Erdogans Rede vor dem Atlantischen Konzil, einer Denkfabrik und Public Policy-Gruppe in Washington D.C, ist auch ein Vorgeschmack auf das bevorstehende Treffen mit US-Präsident Donald Trump in Washington am 16. Mai. Der türkische Präsident hatte schon zuvor mit dem ehemaligen US-Präsidenten Barack Obama über die Verhältnisse zum syrischen PKK-Ableger gesprochen, die von der USA als Allianzpartner gegen die Terrormiliz IS verstanden werden, jedoch der Türkei erhebliche Kopfschmerzen verursachen. Erdogan will, so bewerten inzwischen Experten, ein neues Kapitel mit Trump eröffnen oder im Alleingang gegen die YPG in Syrien und im Irak vorgehen.

Die US-Unterstützung für die YPG könnte ein ernsthafter Bruch in den Beziehungen mit der Türkei bedeuten. Im April führte die Türkei daher eine Reihe von Luftangriffen gegen die YPG durch. Diese Operationen hatten insofern an Bedeutung, dass die USA sowie ihre Verbündeten im letzten Augenblick über die bevorstehenden Luftangriffe informiert wurden, die in diesen Gegenden wo Luftangriffe stattfanden, ebenfalls Präsenz zeigen.

"Unter dem Vorwand des Kampfes gegen die Terrormiliz IS [Daesh] werden wir keine Zusammenarbeit mit einer anderen terroristischen Organisation tolerieren", sagte Erdogan während des Gipfeltreffens in Istanbul. "Wir akzeptieren diese Beziehung der USA im Tandem mit der YPG und PYD in Syrien nicht, weil sie die guten Beziehungen zwischen der Türkei und den Vereinigten Staaten untergräbt.", führte Erdogan an.

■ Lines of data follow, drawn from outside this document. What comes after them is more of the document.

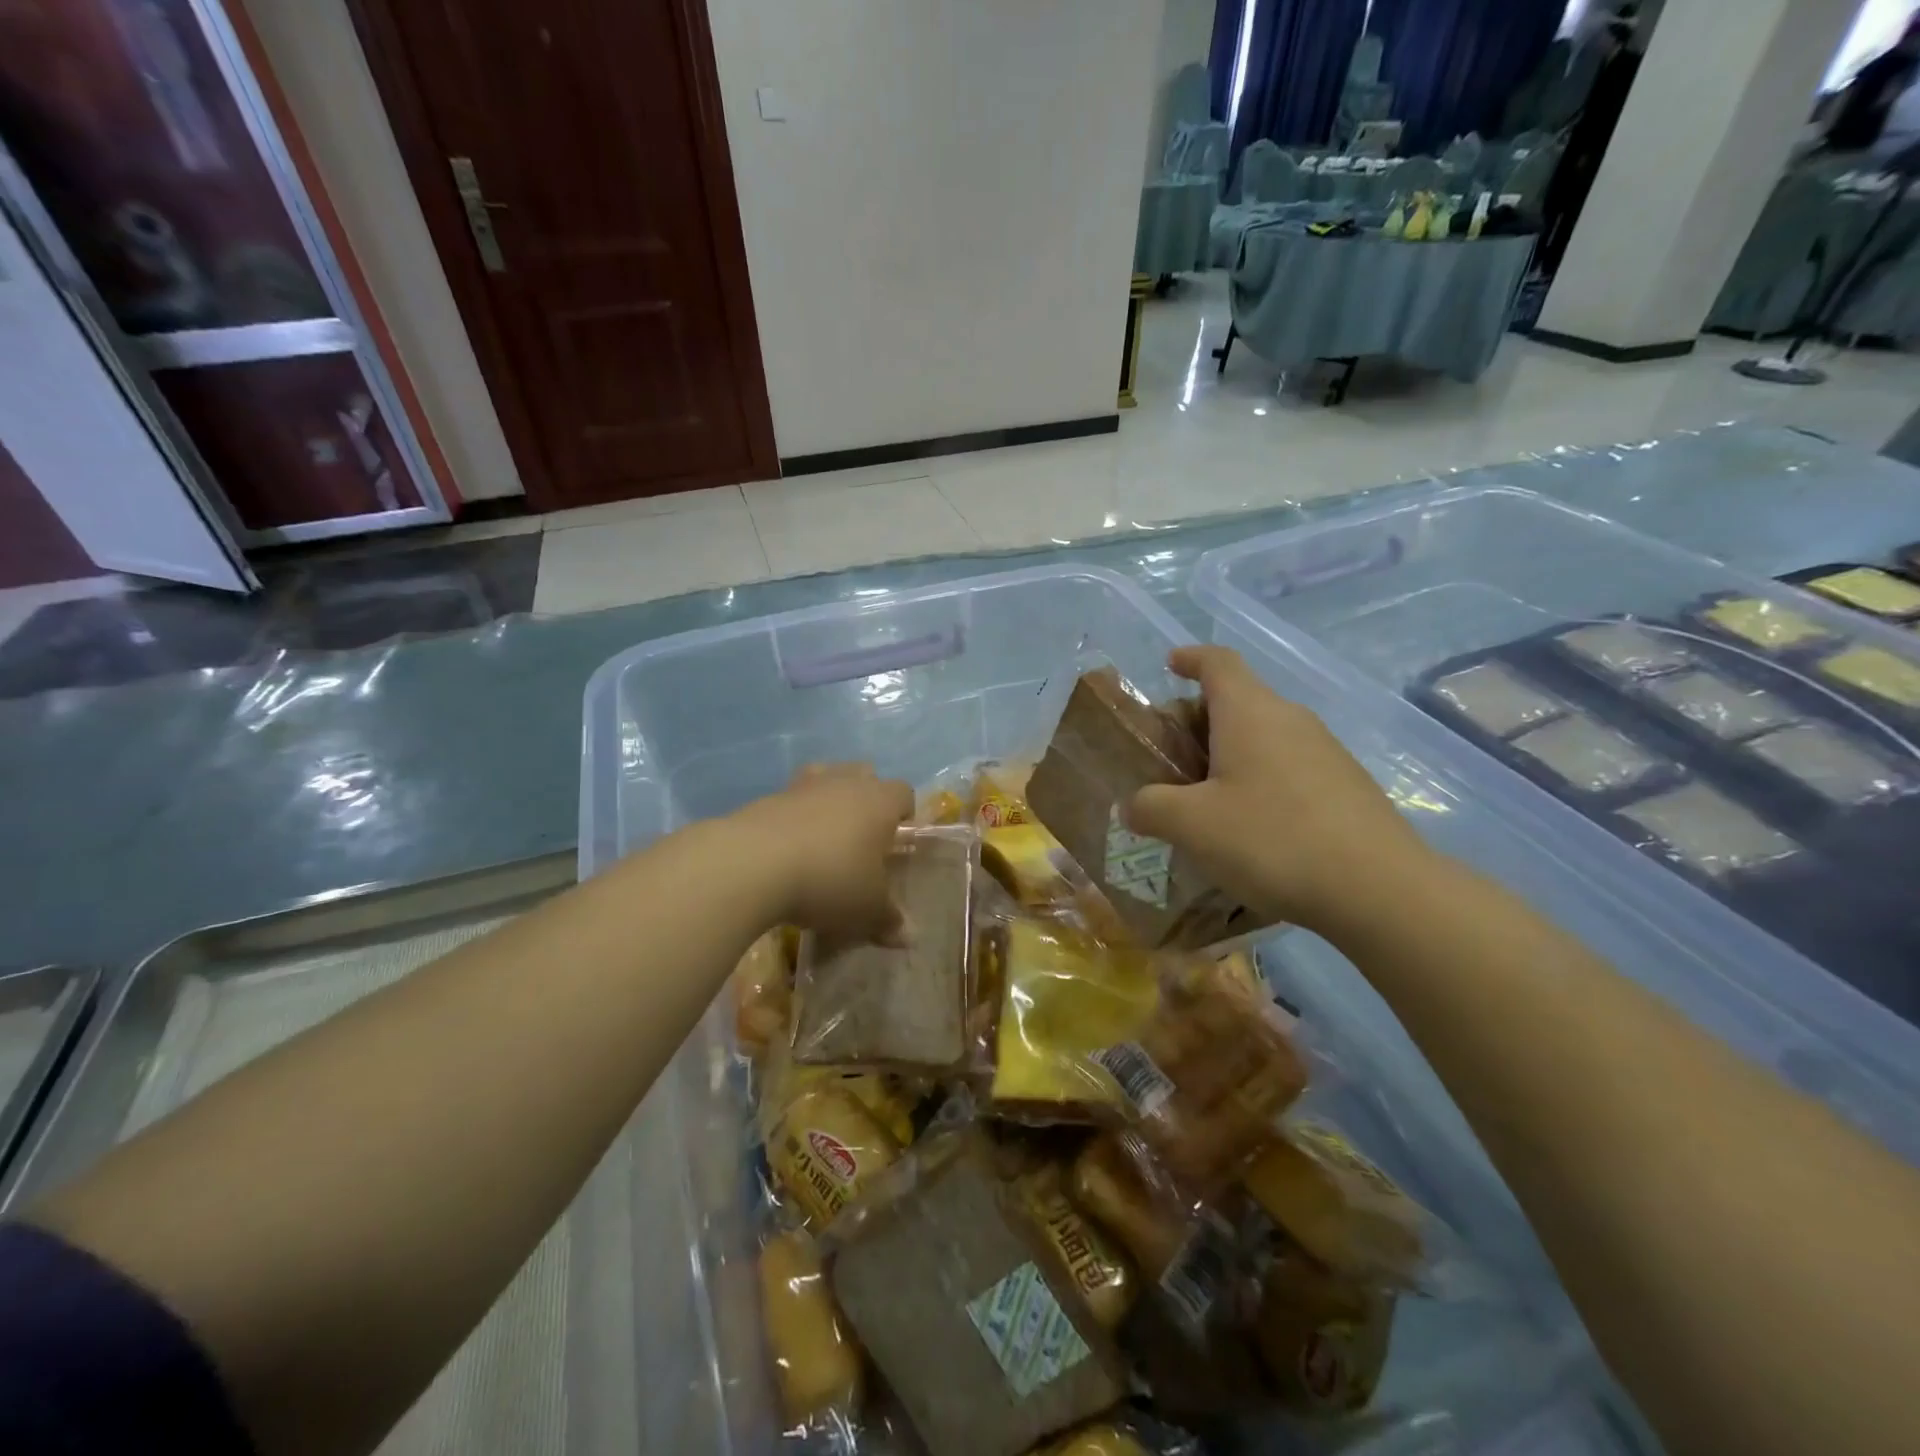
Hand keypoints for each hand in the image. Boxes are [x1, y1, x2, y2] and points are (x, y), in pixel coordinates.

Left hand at [734, 764, 912, 942]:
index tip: (896, 845)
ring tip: (823, 838)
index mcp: (879, 801)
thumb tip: (906, 936)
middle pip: (865, 776)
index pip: (904, 793)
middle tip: (861, 840)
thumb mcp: (866, 909)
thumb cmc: (829, 879)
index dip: (904, 815)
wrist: (752, 864)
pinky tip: (788, 851)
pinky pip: (791, 801)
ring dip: (828, 801)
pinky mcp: (767, 798)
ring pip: (825, 779)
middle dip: (866, 801)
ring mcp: (803, 786)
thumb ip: (888, 919)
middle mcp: (845, 783)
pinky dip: (794, 819)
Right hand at [1127, 647, 1433, 935]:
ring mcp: (1326, 751)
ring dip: (1228, 756)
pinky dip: (1259, 780)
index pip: (1218, 662)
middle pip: (1237, 701)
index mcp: (1249, 712)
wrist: (1378, 889)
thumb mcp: (1191, 825)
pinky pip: (1289, 767)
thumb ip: (1150, 807)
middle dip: (1197, 722)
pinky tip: (1251, 828)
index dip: (1191, 658)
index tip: (1170, 663)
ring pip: (1263, 737)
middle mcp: (1290, 719)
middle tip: (1169, 761)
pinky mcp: (1346, 786)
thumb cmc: (1272, 838)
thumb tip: (1134, 806)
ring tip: (1204, 801)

"Wir können uns nicht mit einer terroristischen Organisation in Zusammenhang bringen lassen, um eine andere terroristische Organisation zu bekämpfen", sagte Erdogan. Es gebe keine guten und schlechten Terroristen und: "Wir müssen uns im Kampf gegen terroristische Organisationen eindeutig positionieren." 

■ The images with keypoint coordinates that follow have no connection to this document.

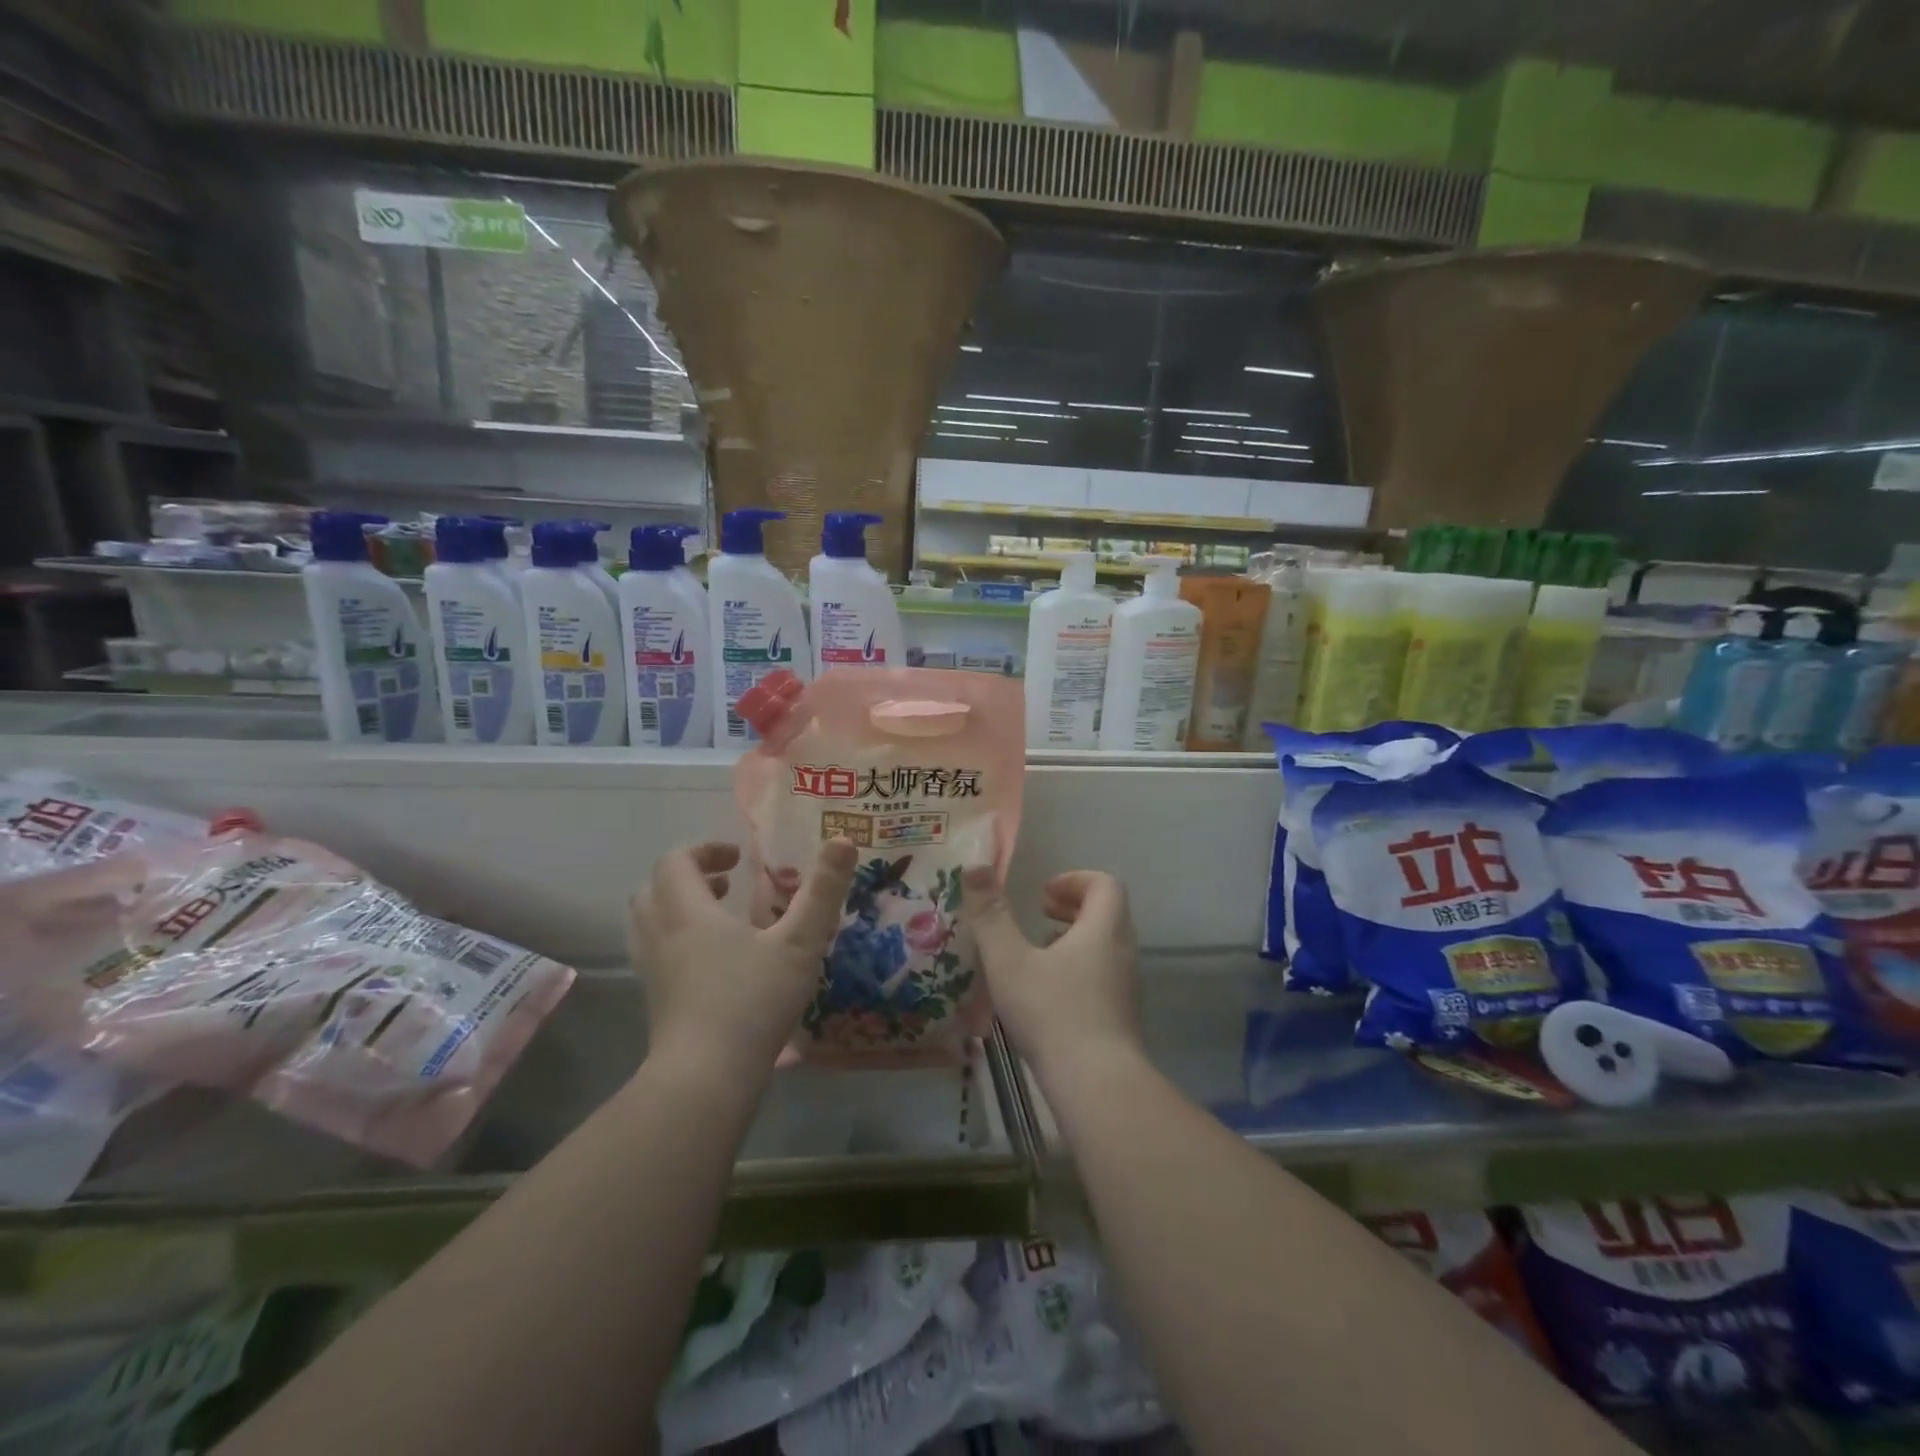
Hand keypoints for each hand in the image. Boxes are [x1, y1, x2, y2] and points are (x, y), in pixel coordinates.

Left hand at [630, 839, 856, 1074]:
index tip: (739, 859)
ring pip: (650, 921)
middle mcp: (661, 934)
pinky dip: (678, 940)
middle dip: (690, 876)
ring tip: (721, 918)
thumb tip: (844, 839)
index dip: (705, 850)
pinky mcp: (655, 1001)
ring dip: (680, 907)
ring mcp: (653, 970)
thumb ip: (822, 891)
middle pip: (655, 887)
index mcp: (689, 912)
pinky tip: (715, 962)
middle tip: (728, 884)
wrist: (703, 1080)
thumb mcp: (800, 943)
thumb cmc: (752, 1002)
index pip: (676, 860)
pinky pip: (655, 952)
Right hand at [962, 867, 1143, 1080]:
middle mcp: (1123, 952)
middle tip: (1038, 915)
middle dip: (1071, 908)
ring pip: (1104, 947)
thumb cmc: (1052, 1013)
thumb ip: (990, 914)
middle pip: (1107, 913)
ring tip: (1037, 953)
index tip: (1042, 895)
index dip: (1074, 880)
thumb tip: (975, 865)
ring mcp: (1126, 987)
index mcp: (1103, 929)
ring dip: (1073, 939)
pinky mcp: (1121, 1017)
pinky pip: (1103, 976)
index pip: (1105, 884)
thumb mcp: (1009, 960)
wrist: (1097, 1086)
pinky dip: (1078, 969)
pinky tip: (1046, 995)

Erdogan erklärte, die Türkei werde gegen jedwede Akteure vorgehen, die von grenznahen Gebieten aus gegen die Türkei vorgehen. "Wir werden nicht zulassen, dass ein Korridor im Süden unseres Landes gedeihen kann, die von terroristischen Gruppierungen gehalten wird, und wir werden keine Anstrengungen zulassen, die einen Staat im Norden Syriens im Visier haben", sagte Erdogan hierzu.

Erdogan sprach auch am zweiten und letzten Tag des Istanbuler Gipfels des Atlantic Councils. Die Diskussionen konzentrierten sich diesmal auf Fragen der Geopolitik und Sicherheit, des Wirtschaftswachstums und des Handels sowie der Energiesicherheit. Das Thema des diesjährigen Gipfels war: Stärkung des transatlantischen Engagements in einer krisengeschüttelten Region.

Zum Ausgang des Volksreferendums in der Türkei sagte Erdogan während seiner Rede am letzten Tag, dass die Türkei sich von außen nicht darin kompromittieren lassen werde, die demokratischen oder internationalen Werte und Prinzipien verlassen zu haben. "Unsere Erwartung von unseren Verbündeten ist, sich von Vorurteilen und Propaganda zu befreien sowie die angewendeten doppelten Standards selbst auf den Prüfstand zu bringen" sagte Erdogan. Der türkische Präsident stellte ferner fest, dass beim Putschversuch im vergangenem Jahr 249 Menschen getötet worden sind und einige der "Mörder" von "sogenannten Freunden" abgeschirmt werden. Obwohl Erdogan dabei kein Land erwähnte, stellte er erneut fest, dass der Regierung Beweise vorliegen, die europäische Länder belasten. "Diese europäischen Länder sollten sich selbst anschauen und ihre Haltung konkret überdenken", sagte Erdogan. Dennoch sieht Erdogan auch eine Chance für die EU, mit einer stärkeren Zusammenarbeit solche Gräben zu überwinden, sofern auch der Wille hierzu bestehe. "Ja, wir gehen durch turbulente Zeiten, aber lassen Sie uns auf die Grundlagen konzentrieren, mit der wir bislang sehr gut gefahren sind. Lassen Sie uns die Grundlage dieser Beziehungen stärken", sagte er weiter. 

Erdogan ging auch auf den Volksentscheid am 16. April ein. In der Türkei sei das Ergebnis nun offiziell, das Referendum zugunsten der Verfassungsreform vom türkischen Volk so entschieden worden. In Richtung Europa sagte Erdogan: "Du hast die "Nein" Kampagne unterstützt und hast verloren. Damit muss man sich abfinden. Wir halten dennoch die Hand offen und sind nicht nachtragend."